En el país de las corruptelas políticas, las tarjetas black y el dinero negro, son actualidad estos días los «rumores» de maletines y las alertas de amaños de partidos de fútbol. Es natural. Lo contrario hubiera sido tan sorprendente que habría merecido con mayor motivo ser noticia.

El estado de las cosas permite, además, bromear con ello, ufanamente, sin complejos. Los futbolistas marcados por la responsabilidad de decidir la suerte del campeonato liguero en la última jornada se prestaban al chascarrillo del enjuague, algunos periodistas les siguen la gracia y los hinchas animan el cotarro manifestando deseos inconfesables absolutamente reñidos con el espíritu del fair play. El fútbol y casi todo lo que lo rodea es así, pero es que tampoco podría ser de otra manera en un país con la temperatura moral tan degradada.

Bastante peor incluso de que exista la posibilidad de amañar un partido es cierta percepción pública sobre el particular: en ocasiones un canto grosero a la corrupción. Algunos forofos que no dudarían en pedir la cabeza de cualquier cargo público gratificado por particulares que buscan ser favorecidos ven por ejemplo de lo más normal las primas por ganar un partido si el que tiene que salir derrotado de él es el rival que compite por no descender de categoría o ser el campeón de Liga. Incluso por perderlo, si es la inversa o existe cualquier otro tipo de combinación.

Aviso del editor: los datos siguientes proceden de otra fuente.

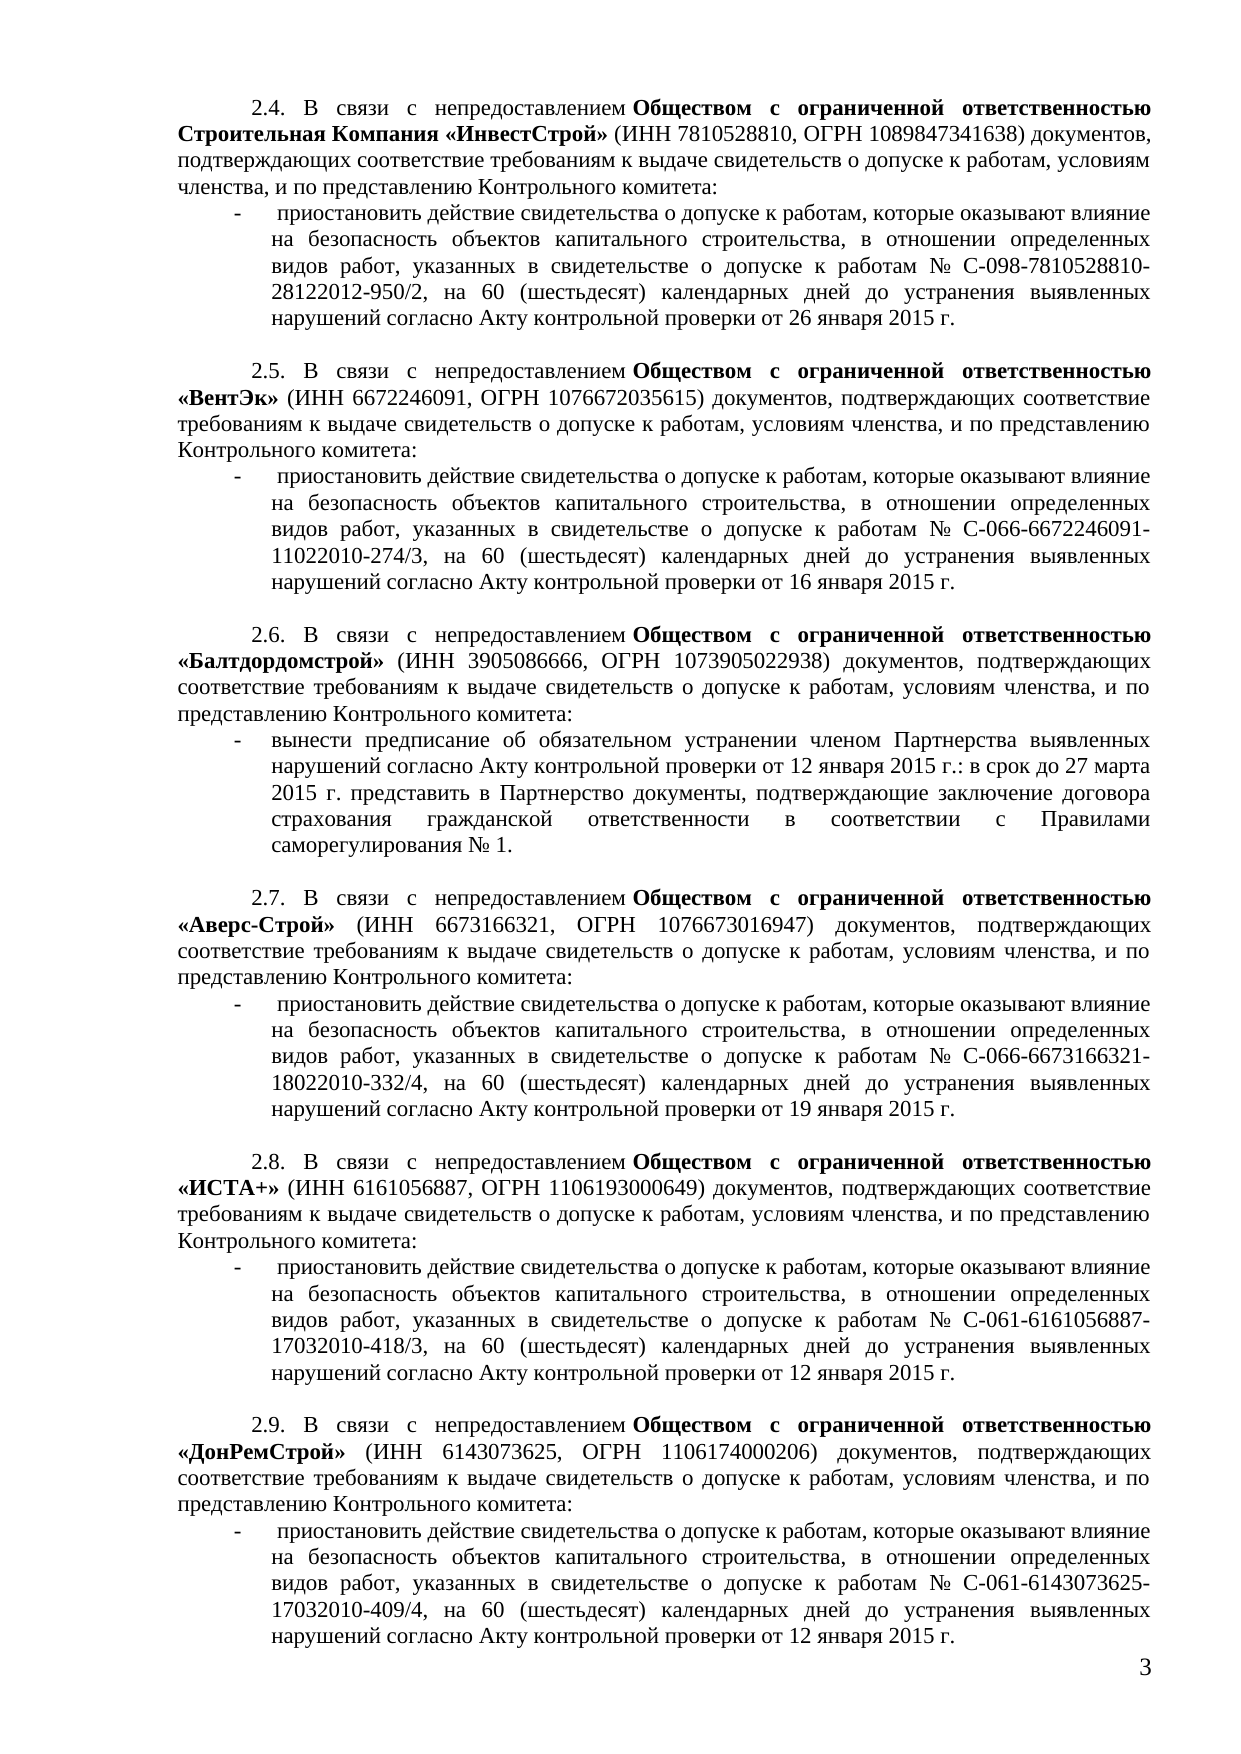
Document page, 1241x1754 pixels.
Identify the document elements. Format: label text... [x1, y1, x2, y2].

list приостановить действие свидетельства о допуске к работам, которые оказывают влияние на безопасность объектов капитального строительства, в отношении определенных видов работ, указанных в свидетельстве о допуске к работам № С-066-6672246091-11022010-274/3, на 60 (шестьдесят) календарных дней до устранения выявленных нарушений согласно Акту контрольной проверки от 16 января 2015 г. [233, 463, 1152, 594]
list приостановить действие свидетельства о допуске к работам, которые оказывают влияние на безопасность объектов капитального строительства, в отношении определенных видов работ, указанных в свидетельстве о допуске к работам № С-061-6161056887-17032010-418/3, на 60 (шестьдесят) календарных дней до устранения выявленных нарушений согласно Акту контрольной проверки от 12 января 2015 г. [233, 1253, 1152, 1385]
list приостановить действие свидетельства о допуске к работам, которые оказывают влияние на безопасность объектов капитального строительства, в отношении определенных видов работ, указанных в свидетельстве о допуске к работам № С-066-6673166321-18022010-332/4, на 60 (шестьдесят) календарных дней до устранения выявленных нарушений согласно Акту контрольной проверки от 19 января 2015 г. [233, 990, 1152, 1121]
list приостановить действие свидетельства о допуске к работам, которые оказывают влияние на безопасность объектов капитального строительства, в отношении определенных видов работ, указанных в свидетельстве о допуске к работам № С-098-7810528810-28122012-950/2, на 60 (шестьдесят) календарных дней до устранения выявленных нарушений согласно Акту контрольной проверки от 26 января 2015 г. [233, 199, 1152, 331]
text 2.7. В связи с непредоставлением Обществом с ограниченной ответственностью «Аверс-Строй» (ИНН 6673166321, ОГРН 1076673016947) документов, подтверждающих соответствие требованиям к выдаче свидетельств о допуске к работам, условиям членства, и по представлению Контрольного комитета: [177, 884, 1152, 990]
text 2.9. В связи с непредоставлением Обществом с ограниченной ответственностью «ДонРемСтрой» (ИНН 6143073625, ОГРН 1106174000206) документов, подтверждающих соответствие требованиям к выдаче свидетельств о допуске к работам, условиям членства, и по представлению Контрольного комитета: [177, 1411, 1152, 1517]
text 2.8. В связи с непредоставлением Обществом с ограниченной ответственностью «ИСТА+» (ИНН 6161056887, ОГРН 1106193000649) документов, подтверждающих соответствие требованиям к выдаче свидетельств о допуске к работам, условиям членства, и по представлению Контрольного комитета: [177, 1148, 1152, 1253]
text 2.6. В связи с непредоставлением Обществом с ограниченной ответственностью «Балтдордомстрой» (ИНН 3905086666, ОГРН 1073905022938) документов, подтверждающих соответствие требованиям к выдаче свидетельств о допуске к работам, условиям членства, и по представлению Контрольного комитета: [177, 621, 1152, 726]
list приостановить действие свидетельства о допуске к работам, которые оказывают влияние на безопасность объектов капитального строительства, в отношении определенных видов работ, указанных в свидетельстве о допуске к работам № С-061-6143073625-17032010-409/4, на 60 (шестьдесят) календарных дней до устранения выявленных нарушений согласно Акту контрольной проверки от 12 января 2015 г. [233, 1517, 1152, 1648]
text 2.5. В связи с непредоставлением Обществом с ограниченной ответственностью «ВентЭк» (ИНН 6672246091, ОГРН 1076672035615) документов, подтверждающих соответствие требованиям к выдаче свидетельств о допуске к работам, условиям членства, и по представлению Контрольного комитета: [177, 357, 1152, 463]
list вынести предписание об обязательном устранении членом Партнерства выявленных нарушений согласно Акту контрольной проверки от 12 января 2015 г.: в срок до 27 марта 2015 г. представить в Партнерство документы, подтверждающие заключение договора страхования гражданской ответственности в соответствии с Правилами саморегулирования № 1. [233, 726, 1152, 858]
text 2.4. В связи с непредоставлением Обществом с ограниченной ответственностью Строительная Компания «ИнвестСтрой» (ИНН 7810528810, ОГРН 1089847341638) документов, подтверждающих соответствие требованиям к выдаче свидетельств о допуске к работам, условиям членства, и по представлению Контрольного комитета: [177, 94, 1152, 199]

Las apuestas no han hecho más que agravar el problema desde el mismo momento en que son los propios futbolistas los que tratan de obtener rentabilidad en los pronósticos de los partidos que juegan, convirtiéndose en arte y parte. El asunto sería preocupante si no fuera que pertenece al escándalo de siempre y ya hemos dejado de escandalizarnos ­­por cualquier cosa.